Some oxidoreductases and transferases manifest even a narrower specificity concerning not only the substrate or the group of substrates they can recognize, but also the acceptor of the group whose transfer they catalyze. For example, 3-phosphoglyceraldehyde dehydrogenase (see fig. 4-27) catalyzes the transfer of hydrogen only from 3-phosphoglyceraldehyde (substrate) to NAD+ (acceptor).
4. Stereo Specificity:
Several enzymes can distinguish between two optical isomers and act only on one of them. Thus, a L-amino acid oxidase (see fig. 7-2) recognizes only a L-amino acid and the transformation of a D-amino acid requires a D-amino acid oxidase.
Proteolytic enzymes like trypsin or chymotrypsin will catalyze the hydrolysis or their substrates only if they are formed of L-type amino acids and have no activity on substrates derived from D-type amino acids.
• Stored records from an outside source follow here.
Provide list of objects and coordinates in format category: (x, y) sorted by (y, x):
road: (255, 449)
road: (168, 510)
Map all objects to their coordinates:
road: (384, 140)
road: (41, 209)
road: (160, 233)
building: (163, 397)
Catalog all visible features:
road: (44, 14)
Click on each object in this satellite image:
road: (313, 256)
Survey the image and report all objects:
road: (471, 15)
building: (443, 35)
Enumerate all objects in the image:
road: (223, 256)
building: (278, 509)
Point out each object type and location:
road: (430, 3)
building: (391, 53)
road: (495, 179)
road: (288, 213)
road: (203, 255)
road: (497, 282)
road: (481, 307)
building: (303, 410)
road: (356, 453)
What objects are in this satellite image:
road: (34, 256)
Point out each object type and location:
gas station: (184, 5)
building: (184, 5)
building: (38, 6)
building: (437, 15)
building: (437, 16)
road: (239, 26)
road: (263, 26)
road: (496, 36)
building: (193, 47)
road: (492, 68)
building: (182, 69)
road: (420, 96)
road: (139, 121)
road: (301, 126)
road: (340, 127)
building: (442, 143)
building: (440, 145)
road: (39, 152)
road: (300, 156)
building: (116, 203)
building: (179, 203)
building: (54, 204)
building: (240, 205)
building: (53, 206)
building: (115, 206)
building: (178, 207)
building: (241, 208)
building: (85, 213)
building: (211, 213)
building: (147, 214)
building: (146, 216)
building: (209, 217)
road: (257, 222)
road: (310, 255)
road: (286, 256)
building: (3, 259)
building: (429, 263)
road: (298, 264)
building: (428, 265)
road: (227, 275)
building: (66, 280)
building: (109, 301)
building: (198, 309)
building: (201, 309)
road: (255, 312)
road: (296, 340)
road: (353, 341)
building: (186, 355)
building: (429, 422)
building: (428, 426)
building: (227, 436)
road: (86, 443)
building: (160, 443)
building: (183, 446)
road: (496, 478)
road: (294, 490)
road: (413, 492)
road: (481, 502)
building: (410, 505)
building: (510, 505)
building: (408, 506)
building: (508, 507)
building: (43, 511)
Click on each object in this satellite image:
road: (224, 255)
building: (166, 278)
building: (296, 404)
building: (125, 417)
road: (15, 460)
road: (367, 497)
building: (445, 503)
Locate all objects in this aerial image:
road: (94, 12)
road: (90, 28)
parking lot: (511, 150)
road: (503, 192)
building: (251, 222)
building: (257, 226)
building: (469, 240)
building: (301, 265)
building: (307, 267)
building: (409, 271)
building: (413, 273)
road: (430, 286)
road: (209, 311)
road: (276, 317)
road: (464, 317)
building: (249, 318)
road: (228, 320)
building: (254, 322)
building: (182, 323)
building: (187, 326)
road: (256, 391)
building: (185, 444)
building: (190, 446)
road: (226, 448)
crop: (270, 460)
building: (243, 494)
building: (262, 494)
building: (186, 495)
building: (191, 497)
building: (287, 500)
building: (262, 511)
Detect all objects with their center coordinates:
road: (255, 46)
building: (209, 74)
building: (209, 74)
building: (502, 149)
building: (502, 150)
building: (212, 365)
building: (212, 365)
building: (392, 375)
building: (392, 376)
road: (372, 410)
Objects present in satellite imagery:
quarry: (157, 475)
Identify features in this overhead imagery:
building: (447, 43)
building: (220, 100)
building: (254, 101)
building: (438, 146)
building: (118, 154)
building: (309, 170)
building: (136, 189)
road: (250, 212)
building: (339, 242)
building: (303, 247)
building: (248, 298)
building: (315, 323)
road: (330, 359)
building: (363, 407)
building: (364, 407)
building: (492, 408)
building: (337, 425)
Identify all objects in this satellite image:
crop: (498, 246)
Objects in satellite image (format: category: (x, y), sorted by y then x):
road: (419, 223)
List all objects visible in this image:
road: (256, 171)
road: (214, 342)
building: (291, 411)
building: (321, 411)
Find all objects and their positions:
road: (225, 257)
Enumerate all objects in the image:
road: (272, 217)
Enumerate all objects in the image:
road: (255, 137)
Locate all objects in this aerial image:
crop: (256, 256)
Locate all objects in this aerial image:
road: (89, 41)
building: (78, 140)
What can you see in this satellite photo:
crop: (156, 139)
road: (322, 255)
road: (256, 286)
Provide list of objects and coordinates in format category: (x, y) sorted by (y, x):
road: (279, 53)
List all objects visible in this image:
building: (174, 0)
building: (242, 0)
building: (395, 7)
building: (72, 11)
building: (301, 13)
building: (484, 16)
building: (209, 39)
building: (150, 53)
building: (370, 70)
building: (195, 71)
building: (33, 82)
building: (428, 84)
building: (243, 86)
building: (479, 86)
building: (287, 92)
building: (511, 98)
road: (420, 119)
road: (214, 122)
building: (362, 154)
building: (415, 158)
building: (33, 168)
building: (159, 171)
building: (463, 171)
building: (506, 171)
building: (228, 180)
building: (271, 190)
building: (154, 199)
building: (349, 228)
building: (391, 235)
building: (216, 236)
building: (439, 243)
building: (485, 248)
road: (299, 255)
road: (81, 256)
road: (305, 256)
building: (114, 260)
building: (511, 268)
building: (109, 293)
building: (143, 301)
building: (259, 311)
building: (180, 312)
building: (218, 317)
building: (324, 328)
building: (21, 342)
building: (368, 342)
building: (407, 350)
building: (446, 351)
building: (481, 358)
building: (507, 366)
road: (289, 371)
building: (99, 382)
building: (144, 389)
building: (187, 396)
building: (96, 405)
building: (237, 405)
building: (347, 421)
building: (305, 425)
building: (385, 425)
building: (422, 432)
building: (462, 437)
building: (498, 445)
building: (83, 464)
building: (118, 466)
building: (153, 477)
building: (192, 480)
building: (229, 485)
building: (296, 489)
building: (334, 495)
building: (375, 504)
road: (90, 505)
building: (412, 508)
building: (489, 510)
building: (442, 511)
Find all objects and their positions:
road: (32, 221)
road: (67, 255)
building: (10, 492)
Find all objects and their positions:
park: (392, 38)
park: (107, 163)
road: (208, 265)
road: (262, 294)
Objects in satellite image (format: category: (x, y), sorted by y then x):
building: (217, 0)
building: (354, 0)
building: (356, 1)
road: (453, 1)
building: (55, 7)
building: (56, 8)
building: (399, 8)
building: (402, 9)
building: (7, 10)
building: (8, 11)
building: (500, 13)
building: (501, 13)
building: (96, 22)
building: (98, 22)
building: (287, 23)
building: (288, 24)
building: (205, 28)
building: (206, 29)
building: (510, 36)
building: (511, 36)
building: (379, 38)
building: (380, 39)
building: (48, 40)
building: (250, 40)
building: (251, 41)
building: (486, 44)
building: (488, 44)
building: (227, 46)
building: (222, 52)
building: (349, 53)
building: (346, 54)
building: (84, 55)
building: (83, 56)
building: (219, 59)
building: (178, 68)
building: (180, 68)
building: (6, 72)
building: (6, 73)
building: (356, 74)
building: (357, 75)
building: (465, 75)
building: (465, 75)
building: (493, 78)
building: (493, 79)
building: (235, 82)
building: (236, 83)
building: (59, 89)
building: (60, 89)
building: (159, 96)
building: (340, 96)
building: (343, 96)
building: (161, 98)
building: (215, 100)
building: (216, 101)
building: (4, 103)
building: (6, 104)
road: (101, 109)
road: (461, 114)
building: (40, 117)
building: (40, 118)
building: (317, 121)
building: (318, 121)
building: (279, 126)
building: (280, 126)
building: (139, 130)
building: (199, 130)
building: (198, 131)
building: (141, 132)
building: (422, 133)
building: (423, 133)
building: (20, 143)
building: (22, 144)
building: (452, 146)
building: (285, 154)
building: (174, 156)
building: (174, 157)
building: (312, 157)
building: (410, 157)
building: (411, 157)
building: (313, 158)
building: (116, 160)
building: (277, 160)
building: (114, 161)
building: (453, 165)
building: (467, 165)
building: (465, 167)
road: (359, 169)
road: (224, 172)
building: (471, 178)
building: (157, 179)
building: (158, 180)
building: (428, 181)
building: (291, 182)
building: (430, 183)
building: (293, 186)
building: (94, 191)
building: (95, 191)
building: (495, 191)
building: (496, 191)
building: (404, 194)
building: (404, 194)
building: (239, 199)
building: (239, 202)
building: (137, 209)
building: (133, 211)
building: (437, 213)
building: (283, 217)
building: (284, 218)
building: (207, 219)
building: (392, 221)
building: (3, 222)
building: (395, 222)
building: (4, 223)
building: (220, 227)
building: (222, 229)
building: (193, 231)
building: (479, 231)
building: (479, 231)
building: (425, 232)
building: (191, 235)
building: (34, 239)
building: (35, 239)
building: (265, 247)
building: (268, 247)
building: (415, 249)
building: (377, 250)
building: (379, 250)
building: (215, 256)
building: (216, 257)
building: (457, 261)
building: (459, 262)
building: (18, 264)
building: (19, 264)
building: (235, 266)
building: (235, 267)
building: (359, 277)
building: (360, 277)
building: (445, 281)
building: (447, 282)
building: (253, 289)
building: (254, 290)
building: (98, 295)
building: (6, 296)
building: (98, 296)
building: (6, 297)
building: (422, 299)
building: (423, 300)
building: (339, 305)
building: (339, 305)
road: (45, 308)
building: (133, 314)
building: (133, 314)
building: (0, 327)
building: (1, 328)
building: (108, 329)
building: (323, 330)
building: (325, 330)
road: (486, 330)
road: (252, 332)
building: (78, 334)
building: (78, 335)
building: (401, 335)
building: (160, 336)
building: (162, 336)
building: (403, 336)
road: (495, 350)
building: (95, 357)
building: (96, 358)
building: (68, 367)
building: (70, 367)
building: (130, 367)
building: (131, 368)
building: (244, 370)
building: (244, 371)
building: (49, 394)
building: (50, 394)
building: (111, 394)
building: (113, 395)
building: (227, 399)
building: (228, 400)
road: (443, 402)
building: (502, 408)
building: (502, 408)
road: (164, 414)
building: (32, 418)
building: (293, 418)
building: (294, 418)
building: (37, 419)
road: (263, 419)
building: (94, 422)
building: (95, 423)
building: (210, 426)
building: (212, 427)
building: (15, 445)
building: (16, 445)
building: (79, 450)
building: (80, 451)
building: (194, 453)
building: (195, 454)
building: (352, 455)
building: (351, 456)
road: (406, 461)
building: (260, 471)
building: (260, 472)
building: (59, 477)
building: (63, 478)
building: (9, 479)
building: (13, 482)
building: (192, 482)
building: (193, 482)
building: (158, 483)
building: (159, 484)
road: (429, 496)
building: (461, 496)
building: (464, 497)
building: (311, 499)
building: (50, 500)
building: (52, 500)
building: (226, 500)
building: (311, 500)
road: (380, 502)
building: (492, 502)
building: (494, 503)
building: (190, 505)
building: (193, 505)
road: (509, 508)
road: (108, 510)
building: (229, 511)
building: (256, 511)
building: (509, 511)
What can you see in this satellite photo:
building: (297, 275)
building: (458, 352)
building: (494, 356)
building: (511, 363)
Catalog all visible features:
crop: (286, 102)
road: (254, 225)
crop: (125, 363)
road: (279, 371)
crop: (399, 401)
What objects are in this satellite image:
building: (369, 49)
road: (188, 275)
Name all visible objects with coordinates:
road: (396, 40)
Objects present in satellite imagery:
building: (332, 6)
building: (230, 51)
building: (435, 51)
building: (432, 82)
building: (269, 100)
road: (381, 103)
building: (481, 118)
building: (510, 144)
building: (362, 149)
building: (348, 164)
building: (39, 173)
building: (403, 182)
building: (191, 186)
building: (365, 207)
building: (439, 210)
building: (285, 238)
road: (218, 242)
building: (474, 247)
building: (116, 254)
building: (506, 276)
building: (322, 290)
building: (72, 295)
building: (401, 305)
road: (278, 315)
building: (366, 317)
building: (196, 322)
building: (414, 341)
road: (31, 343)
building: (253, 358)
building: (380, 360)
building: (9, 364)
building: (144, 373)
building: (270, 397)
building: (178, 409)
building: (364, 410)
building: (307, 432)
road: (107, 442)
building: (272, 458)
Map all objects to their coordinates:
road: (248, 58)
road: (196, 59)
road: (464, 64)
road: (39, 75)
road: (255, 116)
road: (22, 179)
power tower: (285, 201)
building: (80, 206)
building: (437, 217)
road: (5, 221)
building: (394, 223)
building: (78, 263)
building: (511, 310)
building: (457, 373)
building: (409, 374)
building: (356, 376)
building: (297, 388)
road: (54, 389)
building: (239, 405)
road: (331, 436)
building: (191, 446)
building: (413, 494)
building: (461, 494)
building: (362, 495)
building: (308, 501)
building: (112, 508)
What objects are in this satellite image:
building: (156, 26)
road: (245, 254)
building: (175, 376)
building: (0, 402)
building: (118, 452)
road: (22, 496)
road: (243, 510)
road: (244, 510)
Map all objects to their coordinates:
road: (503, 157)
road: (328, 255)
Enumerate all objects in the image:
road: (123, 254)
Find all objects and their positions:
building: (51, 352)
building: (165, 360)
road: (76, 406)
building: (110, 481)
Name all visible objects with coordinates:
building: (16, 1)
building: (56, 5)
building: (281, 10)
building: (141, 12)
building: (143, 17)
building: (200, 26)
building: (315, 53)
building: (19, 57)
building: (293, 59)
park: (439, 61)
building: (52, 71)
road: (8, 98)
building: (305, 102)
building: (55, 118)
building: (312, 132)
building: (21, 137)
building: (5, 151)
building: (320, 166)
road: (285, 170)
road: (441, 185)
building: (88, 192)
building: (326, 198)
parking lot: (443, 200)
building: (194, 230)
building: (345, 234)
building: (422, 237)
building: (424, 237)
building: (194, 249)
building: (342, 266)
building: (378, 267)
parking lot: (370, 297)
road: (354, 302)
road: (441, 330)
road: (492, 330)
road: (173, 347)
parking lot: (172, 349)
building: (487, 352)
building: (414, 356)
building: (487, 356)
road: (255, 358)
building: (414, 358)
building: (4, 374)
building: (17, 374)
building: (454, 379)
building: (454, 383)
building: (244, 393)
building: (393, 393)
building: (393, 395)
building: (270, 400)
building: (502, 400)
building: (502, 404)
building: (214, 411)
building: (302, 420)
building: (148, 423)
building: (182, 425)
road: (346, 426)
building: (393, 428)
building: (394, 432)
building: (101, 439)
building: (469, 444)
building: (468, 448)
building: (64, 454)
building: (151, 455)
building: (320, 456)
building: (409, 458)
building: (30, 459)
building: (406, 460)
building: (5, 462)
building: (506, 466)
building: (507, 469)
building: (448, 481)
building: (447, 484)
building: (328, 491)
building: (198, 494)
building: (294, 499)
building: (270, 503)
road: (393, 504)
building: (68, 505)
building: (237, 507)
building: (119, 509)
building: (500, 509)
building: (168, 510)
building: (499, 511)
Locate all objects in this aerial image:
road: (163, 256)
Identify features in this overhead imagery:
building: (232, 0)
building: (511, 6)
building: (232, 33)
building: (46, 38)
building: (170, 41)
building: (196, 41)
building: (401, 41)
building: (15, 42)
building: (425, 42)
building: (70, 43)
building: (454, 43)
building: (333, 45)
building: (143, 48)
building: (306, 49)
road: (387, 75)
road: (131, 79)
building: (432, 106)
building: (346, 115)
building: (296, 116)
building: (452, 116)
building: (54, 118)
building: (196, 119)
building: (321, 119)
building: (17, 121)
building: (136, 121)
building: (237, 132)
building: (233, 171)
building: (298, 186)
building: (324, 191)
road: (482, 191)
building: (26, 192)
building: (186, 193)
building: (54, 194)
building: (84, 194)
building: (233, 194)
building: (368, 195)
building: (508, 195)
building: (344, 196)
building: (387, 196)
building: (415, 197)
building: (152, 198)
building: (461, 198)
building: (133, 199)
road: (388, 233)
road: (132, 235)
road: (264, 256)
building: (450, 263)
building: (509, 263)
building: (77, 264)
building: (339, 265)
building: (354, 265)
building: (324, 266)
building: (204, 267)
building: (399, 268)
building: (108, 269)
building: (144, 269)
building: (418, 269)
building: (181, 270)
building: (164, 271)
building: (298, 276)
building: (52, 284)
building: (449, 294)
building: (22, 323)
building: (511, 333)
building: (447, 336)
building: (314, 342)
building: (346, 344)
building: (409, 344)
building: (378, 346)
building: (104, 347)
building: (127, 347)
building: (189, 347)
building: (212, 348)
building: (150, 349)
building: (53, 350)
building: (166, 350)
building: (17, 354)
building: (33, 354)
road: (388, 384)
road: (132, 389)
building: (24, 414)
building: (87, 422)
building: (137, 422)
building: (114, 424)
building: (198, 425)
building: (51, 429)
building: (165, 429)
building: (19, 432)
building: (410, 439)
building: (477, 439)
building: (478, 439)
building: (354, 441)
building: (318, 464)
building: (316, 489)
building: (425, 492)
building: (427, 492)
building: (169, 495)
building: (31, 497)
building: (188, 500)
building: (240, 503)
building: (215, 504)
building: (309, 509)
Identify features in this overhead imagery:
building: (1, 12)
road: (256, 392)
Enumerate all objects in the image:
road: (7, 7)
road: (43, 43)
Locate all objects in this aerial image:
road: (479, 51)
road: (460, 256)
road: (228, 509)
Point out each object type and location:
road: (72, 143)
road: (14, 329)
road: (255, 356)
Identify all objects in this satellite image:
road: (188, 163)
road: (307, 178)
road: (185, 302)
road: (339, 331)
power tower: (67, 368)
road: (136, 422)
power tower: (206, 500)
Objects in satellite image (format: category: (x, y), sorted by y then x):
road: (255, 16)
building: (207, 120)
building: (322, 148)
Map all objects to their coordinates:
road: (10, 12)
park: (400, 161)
Some enzymes can distinguish between the α- and β-conformations in osidc linkages; there are, for example, α- and β-glucosidases, α- and β-galactosidases, etc.
Other enzymes have a stereospecificity vis-a-vis cis-trans isomers. Thus, fumarase allows the addition of one molecule of water on the double bond of fumaric acid (trans), but not on that of maleic acid (cis), (see fig. 2-26).
A stereospecificity which is even more subtle is observed vis-a- vis the substances of the general formula Cx1x2yz, like glycerol or citric acid (see fig. 2-27). From the organic chemistry point of view such substances are symmetric (they have a plane of symmetry) but they behave like asymmetric substances as substrates of certain enzymatic reactions (in other words x1 for example, can be attacked in preference to x2).
In fact the free substrate is symmetric, but it becomes asymmetric during the formation of the E — S complex and when 3 (at least) functional groups of the substrate must interact with 3 groups of the active site of the enzyme. If the 3 groups of the substrate are all different, the substrate can bind to the enzyme in one way only (model I), and it is clear that x1 and x2 are no longer equivalent because one of them is bound and the other not.
If on the contrary, x1 and x2 are among the 3 functional groups of the substrate involved in the formation of the complex with the enzyme, the asymmetry is less evident but not any the less real (model II); to make sure, one may consider that the left hand represents the enzyme, with the thumb (Z), the index (X1) and the middle finger (X2) at the active site, and that the right hand represents the substrate with the 3 same fingers corresponding respectively to z,x1 and x2; this shows that only one orientation is possible; therefore, x1 and x2, by the fact that they are bound to groups of the enzyme which are not symmetric, cease to be equivalent, and one can understand that only one of them undergoes the transformation catalyzed by the enzyme.
This notion of stereo specificity has found a direct application called affinity labeling for the study of active sites of enzymes. The method consists in forming a complex between the enzyme and a steric analogue of the substrate on which a reactive chemical group has been grafted.
The analogue behaves as a competitive inhibitor and therefore forms with the enzyme, in a first step, a non- covalent complex. In a second step, the chemical group of the analogue reacts with an amino acid of the active site and the complex then transforms into a covalent complex. After proteolysis of the enzyme thus modified, one can identify the amino acid which has reacted with the analogue.
With this method it is therefore possible to locate the amino acids of the active site, involved either in the recognition of the substrate, or in the catalytic mechanism, and since it is based on this very important notion of stereo-specificity, it is applicable to all types of sites, particularly also to allosteric sites. Affinity chromatography is also a direct application of specificity.